A iguaria, preparada com frango desfiado e massa à base de farinha de milho, é encontrada em barracas espalhadas pelo centro da cidade. Segundo moradores, o segredo está no tempero abundante de cheiro-verde, manjerona, alfavaca e manjericão, além do formato moldado em concha, ideal para degustação.
Origens múltiplas
A autoria do bolinho é motivo de versões distintas. Uma delas atribui a criação a Paulino, morador de São Miguel Arcanjo, cuja filha, Antônia Deoclécia, teria iniciado a venda na vizinha Itapetininga.
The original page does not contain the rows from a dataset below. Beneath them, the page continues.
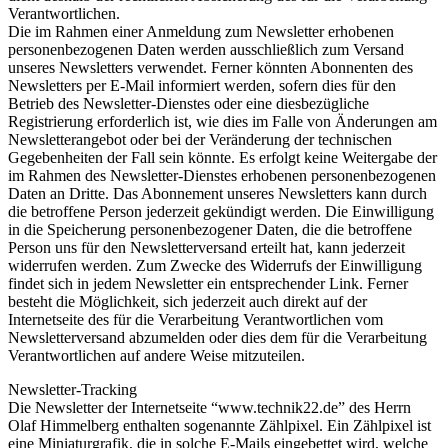
Verantwortlichen.
Die im Rahmen einer Anmeldung zum Newsletter erhobenen
personenbezogenen Daten werden ausschließlich zum Versand
unseres Newsletters verwendet. Ferner könnten Abonnenten des
Newsletters per E-Mail informiert werden, sofern dies für den
Betrieb des Newsletter-Dienstes oder eine diesbezügliche
Registrierung erforderlich ist, wie dies im Falle von Änderungen am
Newsletterangebot oder bei der Veränderung der technischen
Gegebenheiten der Fall sein könnte. Es erfolgt keine Weitergabe der
im Rahmen des Newsletter-Dienstes erhobenen personenbezogenen
Daten an Dritte. Das Abonnement unseres Newsletters kann durch
die betroffene Person jederzeit gekündigt werden. Die Einwilligung
in die Speicherung personenbezogener Daten, die die betroffene
Person uns für den Newsletterversand erteilt hat, kann jederzeit
widerrufen werden. Zum Zwecke des Widerrufs der Einwilligung
findet sich in jedem Newsletter ein entsprechender Link. Ferner
besteht die Möglichkeit, sich jederzeit auch direkt auf der
Internetseite des für die Verarbeitung Verantwortlichen vom
Newsletterversand abzumelden oder dies dem für die Verarbeitung
Verantwortlichen auf andere Weise mitzuteilen.
Newsletter-Tracking
Die Newsletter der Internetseite “www.technik22.de” des Herrn
Olaf Himmelberg enthalten sogenannte Zählpixel. Ein Zählpixel ist
eine Miniaturgrafik, die in solche E-Mails eingebettet wird, welche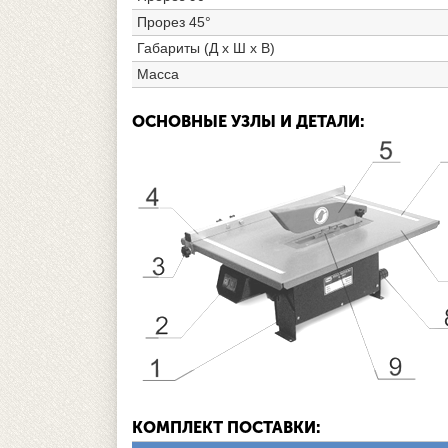
Прорез 45°
Габариты (Д х Ш х В)
Масса
ОСНОВНЫЕ УЗЛЫ И ДЕТАЛИ:
КОМПЛЕКТ ПОСТАВКИ: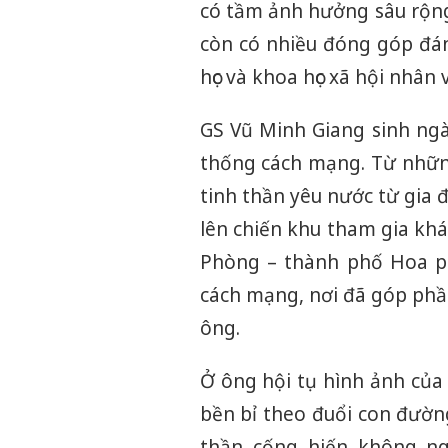
có tầm ảnh hưởng sâu rộng.
còn có nhiều đóng góp đáng
học và khoa học xã hội nhân 
GS Vũ Minh Giang sinh ngà
thống cách mạng. Từ nhữn
tinh thần yêu nước từ gia 
lên chiến khu tham gia khá
Phòng – thành phố Hoa ph
cách mạng, nơi đã góp phầ
ông.
Ở ông hội tụ hình ảnh của 
bền bỉ theo đuổi con đườn
thần cống hiến không ng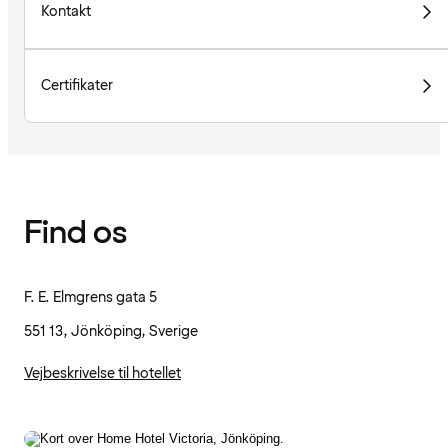
Kontakt
Certifikater
Find os
F. E. Elmgrens gata 5
551 13, Jönköping, Sverige
Vejbeskrivelse til hotellet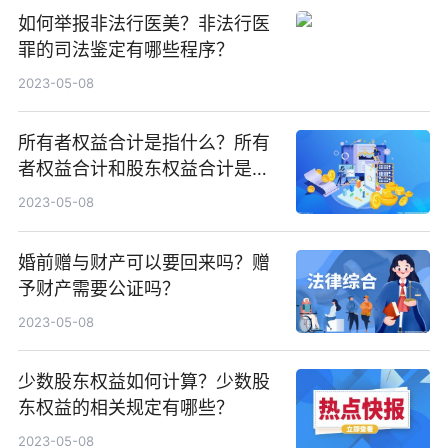
如何举报非法行医美？非法行医
罪的司法鉴定有哪些程序？
2023-05-08
所有者权益合计是指什么？所有
者权益合计和股东权益合计是同
个概念吗？
2023-05-08
婚前赠与财产可以要回来吗？赠
予财产需要公证吗？
2023-05-08
少数股东权益如何计算？少数股
东权益的相关规定有哪些？
2023-05-08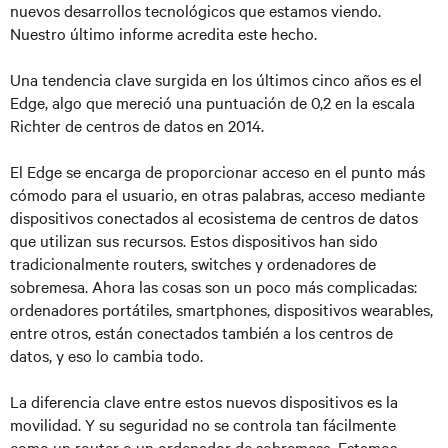
nuevos desarrollos tecnológicos que estamos viendo.
Nuestro último informe acredita este hecho.
Una tendencia clave surgida en los últimos cinco años es el
Edge, algo que mereció una puntuación de 0,2 en la escala
Richter de centros de datos en 2014.
El Edge se encarga de proporcionar acceso en el punto más
cómodo para el usuario, en otras palabras, acceso mediante
dispositivos conectados al ecosistema de centros de datos
que utilizan sus recursos. Estos dispositivos han sido
tradicionalmente routers, switches y ordenadores de
sobremesa. Ahora las cosas son un poco más complicadas:
ordenadores portátiles, smartphones, dispositivos wearables,
entre otros, están conectados también a los centros de
datos, y eso lo cambia todo.
La diferencia clave entre estos nuevos dispositivos es la
movilidad. Y su seguridad no se controla tan fácilmente
como un router o un ordenador de sobremesa. Estamos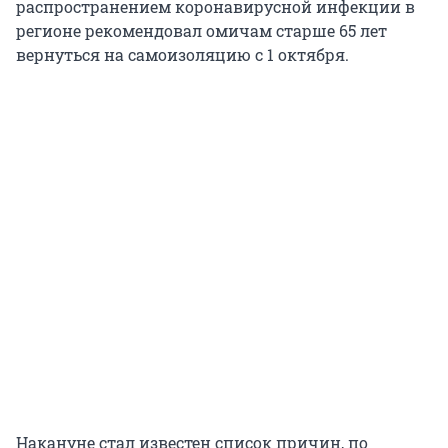
распространением коронавирусной инфекции в
регионе рекомендовал омичам старше 65 лет
вернуться на самоизоляцию с 1 октября.
Накануне стал известен список причин, по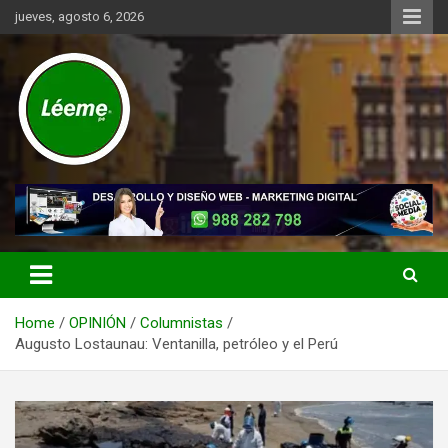
Skip
jueves, agosto 6, 2026
to
content
Noticias de actualidad del mundo distrital, vecinal, municipal y de
Léeme.pe
negocios a nivel de Lima Metropolitana, sin descuidar las noticias
de alcance nacional.
Home
OPINIÓN
Columnistas
Augusto Lostaunau: Ventanilla, petróleo y el Perú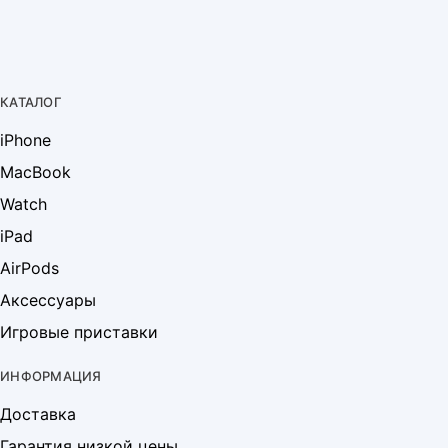
КАТАЛОГ
iPhone
MacBook
Watch
iPad
AirPods
Аксессуары
Игровые приставки
ИНФОРМАЦИЯ
Доставка
Гарантия низкой цены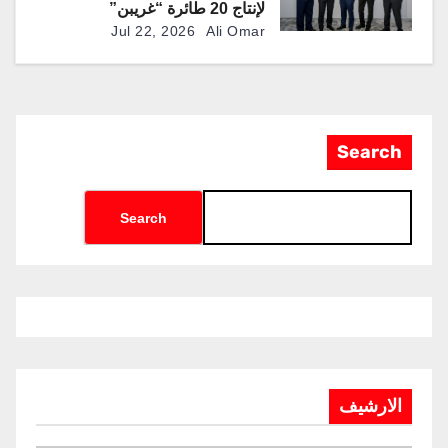
لإنتاج 20 طائرة “غريبن”
إضافية في البرازيل
Jul 22, 2026
Ali Omar
Search
Search
الارشيف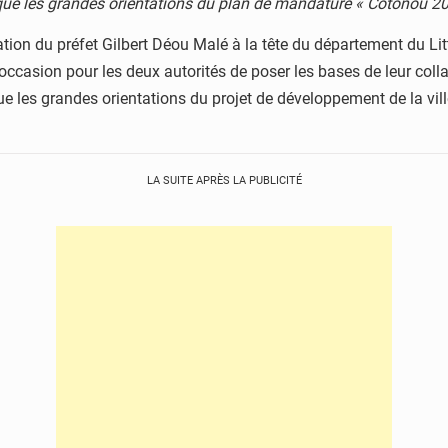
que les grandes orientations du plan de mandature « Cotonou 20
lation du préfet Gilbert Déou Malé à la tête du département du Lit
l’occasion pour les deux autorités de poser les bases de leur coll
e les grandes orientations du projet de développement de la vill
LA SUITE APRÈS LA PUBLICITÉ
Outra história aponta dona Cuta, proprietária de um bar frequentado por viajantes, como a responsável por popularizar a receita.
Ingredientes e rendimento
- 1 kg de farinha de milho amarela
- 1 kg de peito de frango
- 2 ovos
- 1 ½ copo de polvilho azedo
- Caldo de galinha natural, cheiro-verde, sal, alho e cebola a gosto
A combinação rende cerca de 40 unidades e, antes da fritura, os bolinhos podem ficar refrigerados por até três dias.
Modo de preparo
O frango é cozido em dois litros de água com temperos até amaciar. Após desfiar a carne, acrescenta-se mais um litro de água ao caldo. A farinha é umedecida e misturada ao caldo, cheiro-verde e demais ingredientes até formar massa firme. O polvilho, batido com ovos e água, é incorporado em seguida. O bolinho é montado em concha, envolvendo o frango no centro, e frito em óleo quente até atingir tom entre amarelo-escuro e laranja.
Imagem: canalrural.com.br
Com venda contínua há décadas, o Bolinho de Itapetininga mantém viva a culinária regional e segue atravessando gerações.